The cells were once again incubated at 37°C for 2 minutes, and then pelleted by centrifugation at 200 g for 5 minutes. After centrifugation, the supernatant was removed and the pellet dispersed by mixing gently and pipetting into 30 mL of hybridoma culture medium IMDM, which contained 15% fetal bovine serum (FBS; HyClone), 20% RPMI 1640 medium conditioned by giant cell tumor (TIB-223; ATCC),⁽¹⁹⁾ and 1× HT-HybriMax. The cell suspension was then transferred to T75 flasks and incubated overnight at 37°C. The following day, 100 μL of the cell suspension was added to each well of 96-well tissue culture plates. After 2 days incubation at 37°C, 100 μL of 2× hypoxanthine–aminopterin–thymidine (HAT; Sigma-Aldrich, St. Louis, MO) medium was added to each well to select for hybridomas. Cells were then weaned from the 2× HAT medium by exchanging 100 μL of the medium with 100 μL of 1× HAT medium twice every 3 days. Once cells had grown to between 25% and 50% confluency, supernatants were tested for the presence of mouse IgG production by a dot blot analysis (Bio-Rad, Hercules, CA).
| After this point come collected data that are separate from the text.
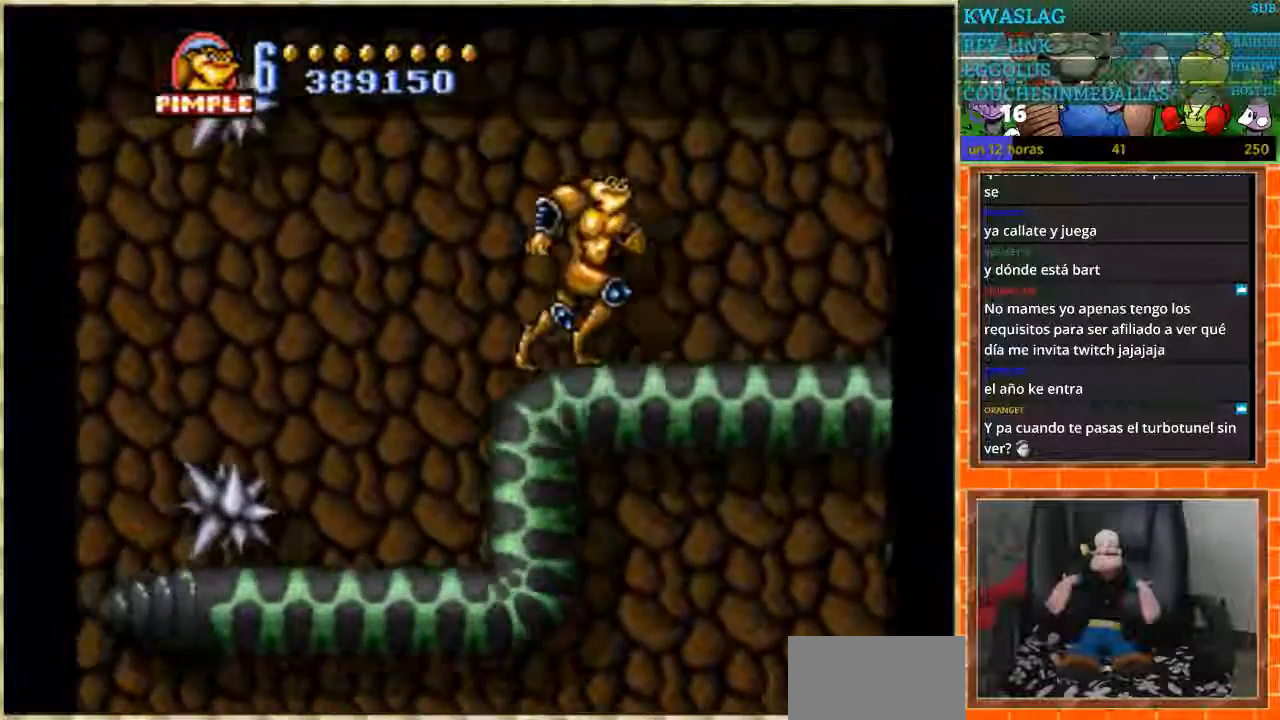
{"buttons": [], "events": [[66, "DPAD_LEFT", "down"], [167, "DPAD_LEFT", "up"], [367, "DPAD_LEFT", "down"], [500, "DPAD_LEFT", "up"]]}
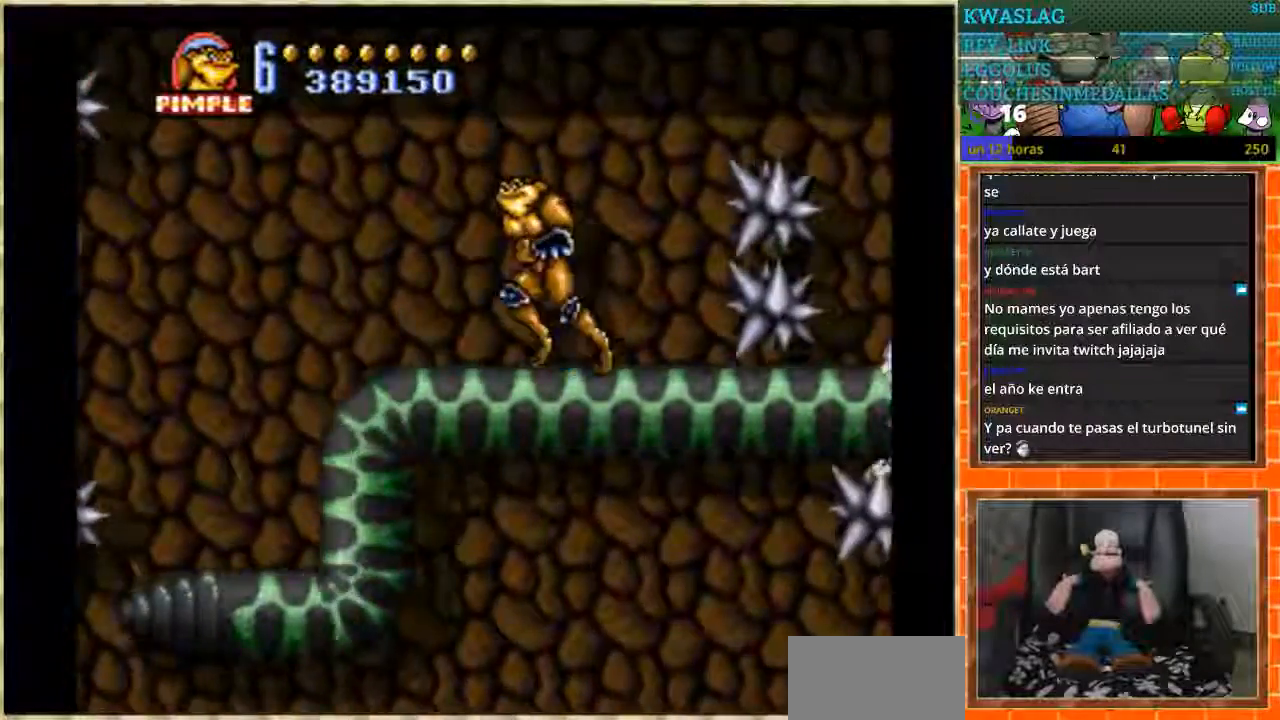
{"buttons": ["A", "DPAD_RIGHT"], "events": [[100, "DPAD_RIGHT", "down"], [167, "A", "down"]]}
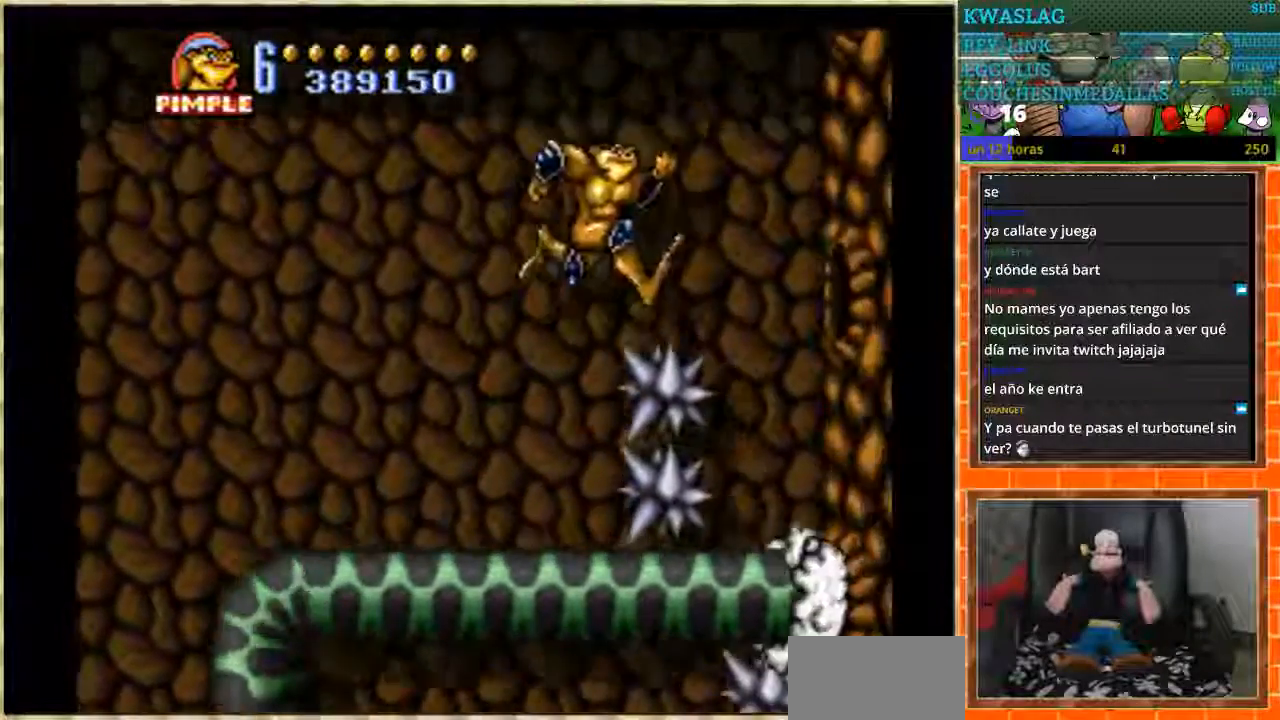
{"buttons": [], "events": [[400, "A", "up"], [500, "DPAD_RIGHT", "up"]]}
Hybridoma clones that yielded positive results were expanded and the supernatants retested for anti-FLuc activity by western blot analysis. Hybridomas confirmed to be producing anti-FLuc antibodies were expanded and subcloned using fluorescence-activated cell sorting with Propidium Iodide (Life Technologies) staining for viability. The Mouse mAb Isotyping Test Kit (AbD Serotec, Raleigh, NC) was used according to the manufacturer's protocols to determine antibody isotypes from the culture supernatants.

Dot blot

Five microliters of lysate from E. coli strains expressing either the untagged wild-type FLuc protein or the 6xHis-tagged MBP (6xHis-MBP) were applied to dry nitrocellulose membranes. Once the membranes had dried completely, they were subsequently blocked with 5% (w/v) nonfat milk in 1× Tris-buffered saline containing Tween-20 (TBST: 50 mM Tris–HCl, 150 mM NaCl, pH 7.6, 0.005% Tween-20) for 1 hour at room temperature. The membranes were then incubated in blocking buffer containing 0.1 μg/mL of the anti-FLuc mAbs or the rabbit polyclonal anti-FLuc antibody (RBpAB), L0159 (Sigma-Aldrich), for 1 hour at room temperature. The membranes were then washed three times with 1× TBST and incubated at room temperature with IR Dye 800-conjugated goat anti-mouse or goat anti-rabbit secondary antibody (LI-COR Biosciences, Lincoln, NE) at a 1:10,000 dilution for 1 hour. The membranes were washed three times with 1× TBST and scanned in an Odyssey Scanner (LI-COR Biosciences).

Western blot

Samples containing 15 μL of lysate from FLuc-expressing 4T1 murine breast carcinoma cells^(20,21) or NTera2 (NT2) human teratocarcinoma cells (ATCC) were denatured and separated in a Tris/Glycine/sodium dodecyl sulfate–polyacrylamide gel electrophoresis (SDS-PAGE) gel (Bio-Rad) with dual color molecular weight markers (Bio-Rad). Proteins were transferred from the gel to nitrocellulose membranes, and the membranes blocked with 5% (w/v) nonfat milk in TBST for 1 hour at room temperature. The blocked membranes were then incubated in a blocking buffer containing 1 μg/mL of anti-FLuc antibodies for 1 hour at room temperature. A rabbit-derived anti-FLuc polyclonal antibody (RBpAB), L0159 (Sigma-Aldrich), was used as a positive control at a dilution of 1:10,000. After incubation with the respective primary antibody, membranes were washed three times with 1× TBST and subsequently incubated for 1 hour, at room temperature in the dark with either IR Dye 800-conjugated goat anti-mouse or goat anti-rabbit secondary antibody (LI-COR Biosciences) at a 1:10,000 dilution. Then, the membranes were once again washed three times with 1× TBST and scanned in an Odyssey Scanner (LI-COR Biosciences).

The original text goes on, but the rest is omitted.